→ DATA FOR THIS TASK:
________________________________________

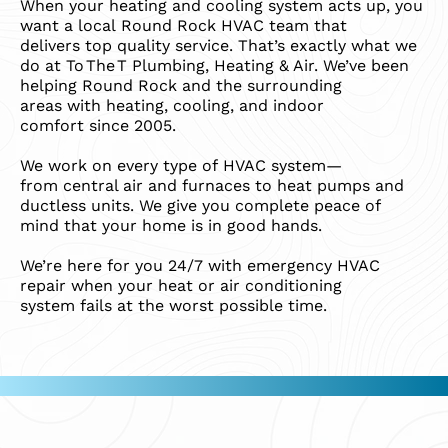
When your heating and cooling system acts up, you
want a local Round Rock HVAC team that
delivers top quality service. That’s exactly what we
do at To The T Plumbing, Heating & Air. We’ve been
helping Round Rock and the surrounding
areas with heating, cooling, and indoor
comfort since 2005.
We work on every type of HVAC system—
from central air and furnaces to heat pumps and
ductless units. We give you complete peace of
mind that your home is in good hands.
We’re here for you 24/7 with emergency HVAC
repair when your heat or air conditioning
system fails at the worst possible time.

________________________________________

Identify every line in the records that contains the word "system" and copy each of those lines. Case matters.

When your heating and cooling system acts up, you
We work on every type of HVAC system—
system fails at the worst possible time.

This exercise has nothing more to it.